Mastercard (MA) has reportedly backed away from plans to invest in crypto infrastructure company Zerohash after completing its $1.8 billion acquisition of stablecoin payments firm BVNK. According to sources familiar with the matter, the payments giant had previously explored a strategic investment in Zerohash earlier this year as part of its broader digital asset expansion strategy.
Reports in January indicated that Mastercard was considering funding the Chicago-based crypto infrastructure provider even after Zerohash decided to remain independent. At the time, the company was reportedly seeking to raise $250 million at a valuation of approximately $1.5 billion. Sources now claim Zerohash is pursuing another funding round at a significantly higher valuation, reflecting growing institutional interest in crypto infrastructure and tokenization services.
The development follows earlier reports that Mastercard had been in advanced discussions to acquire Zerohash in a deal potentially worth up to $2 billion. After negotiations failed to progress, Mastercard shifted its focus and finalized the acquisition of U.K.-based stablecoin infrastructure company BVNK in March.
Founded in 2017, Zerohash provides APIs and embedded developer tools that enable banks, fintech companies and financial institutions to offer crypto trading, stablecoin payments and tokenization solutions. The company reportedly supports more than 5 million users across 190 countries and serves major clients including Morgan Stanley, Stripe, Interactive Brokers, BlackRock’s BUIDL fund, Franklin Templeton and DraftKings.

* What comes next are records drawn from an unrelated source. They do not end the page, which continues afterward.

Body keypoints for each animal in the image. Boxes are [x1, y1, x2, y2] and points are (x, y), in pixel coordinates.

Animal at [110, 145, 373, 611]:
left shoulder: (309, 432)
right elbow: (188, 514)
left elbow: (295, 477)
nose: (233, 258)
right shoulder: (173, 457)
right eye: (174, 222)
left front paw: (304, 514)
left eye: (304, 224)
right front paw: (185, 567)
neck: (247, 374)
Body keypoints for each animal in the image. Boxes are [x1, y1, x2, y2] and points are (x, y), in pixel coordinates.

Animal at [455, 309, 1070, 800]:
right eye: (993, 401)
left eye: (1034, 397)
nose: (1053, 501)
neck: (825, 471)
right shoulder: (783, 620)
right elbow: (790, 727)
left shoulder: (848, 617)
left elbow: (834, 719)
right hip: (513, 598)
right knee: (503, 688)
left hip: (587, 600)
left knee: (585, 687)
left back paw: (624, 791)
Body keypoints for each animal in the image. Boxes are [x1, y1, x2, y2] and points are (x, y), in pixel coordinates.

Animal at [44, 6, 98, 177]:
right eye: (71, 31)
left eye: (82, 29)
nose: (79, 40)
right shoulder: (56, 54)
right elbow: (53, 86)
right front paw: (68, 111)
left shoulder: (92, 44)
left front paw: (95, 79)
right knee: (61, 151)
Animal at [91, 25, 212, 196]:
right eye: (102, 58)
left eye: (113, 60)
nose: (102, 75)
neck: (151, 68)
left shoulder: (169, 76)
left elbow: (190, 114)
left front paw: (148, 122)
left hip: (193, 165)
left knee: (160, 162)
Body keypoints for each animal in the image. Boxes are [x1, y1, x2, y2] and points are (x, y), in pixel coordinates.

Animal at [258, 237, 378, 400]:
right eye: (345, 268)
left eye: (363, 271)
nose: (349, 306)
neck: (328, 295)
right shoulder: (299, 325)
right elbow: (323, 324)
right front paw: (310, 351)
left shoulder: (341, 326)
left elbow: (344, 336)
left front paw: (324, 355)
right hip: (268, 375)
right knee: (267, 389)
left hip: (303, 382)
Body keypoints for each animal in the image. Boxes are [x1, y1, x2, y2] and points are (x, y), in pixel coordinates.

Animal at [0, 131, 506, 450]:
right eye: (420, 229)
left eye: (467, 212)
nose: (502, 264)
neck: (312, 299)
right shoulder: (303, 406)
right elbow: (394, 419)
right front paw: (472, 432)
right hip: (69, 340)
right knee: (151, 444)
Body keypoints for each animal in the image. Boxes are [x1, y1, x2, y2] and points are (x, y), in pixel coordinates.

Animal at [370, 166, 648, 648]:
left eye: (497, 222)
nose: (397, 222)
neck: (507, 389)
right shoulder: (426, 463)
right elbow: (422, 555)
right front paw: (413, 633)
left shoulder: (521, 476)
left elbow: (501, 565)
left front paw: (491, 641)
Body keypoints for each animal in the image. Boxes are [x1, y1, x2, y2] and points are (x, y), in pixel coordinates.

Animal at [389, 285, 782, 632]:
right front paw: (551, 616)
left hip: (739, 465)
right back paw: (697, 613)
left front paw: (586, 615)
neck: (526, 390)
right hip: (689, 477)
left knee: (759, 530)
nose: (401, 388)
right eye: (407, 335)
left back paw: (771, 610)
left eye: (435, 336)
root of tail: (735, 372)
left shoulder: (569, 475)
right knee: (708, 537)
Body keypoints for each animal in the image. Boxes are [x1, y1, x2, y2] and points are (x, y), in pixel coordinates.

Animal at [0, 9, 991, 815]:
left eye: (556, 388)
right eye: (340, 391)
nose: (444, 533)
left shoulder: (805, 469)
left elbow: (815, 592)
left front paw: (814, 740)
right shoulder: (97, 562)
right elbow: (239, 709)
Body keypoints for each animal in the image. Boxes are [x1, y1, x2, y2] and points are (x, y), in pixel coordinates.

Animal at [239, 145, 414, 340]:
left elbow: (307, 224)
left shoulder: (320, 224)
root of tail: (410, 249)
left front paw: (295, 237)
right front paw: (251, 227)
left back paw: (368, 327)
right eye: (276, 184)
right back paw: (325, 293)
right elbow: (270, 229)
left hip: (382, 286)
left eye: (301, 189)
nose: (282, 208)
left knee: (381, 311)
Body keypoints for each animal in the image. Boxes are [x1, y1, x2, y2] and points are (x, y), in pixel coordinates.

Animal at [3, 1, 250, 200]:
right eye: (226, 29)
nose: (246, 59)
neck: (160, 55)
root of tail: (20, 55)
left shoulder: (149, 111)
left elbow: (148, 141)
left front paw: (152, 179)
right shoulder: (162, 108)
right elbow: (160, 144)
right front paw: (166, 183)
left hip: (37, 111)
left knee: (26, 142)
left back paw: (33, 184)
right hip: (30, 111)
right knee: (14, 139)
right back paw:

Crypto mergers and acquisitions continue to accelerate as companies race to strengthen their digital asset capabilities. Industry players are increasingly targeting custody, settlement, stablecoin and tokenization technologies amid rising institutional demand for blockchain-based financial services.
Zerohash previously reached a $1 billion valuation after raising $104 million in a Series D-2 funding round in September 2025 led by Interactive Brokers. Investors included Morgan Stanley, Apollo-managed funds, SoFi, Jump Crypto and Nyca Partners, highlighting continued confidence in the crypto infrastructure sector.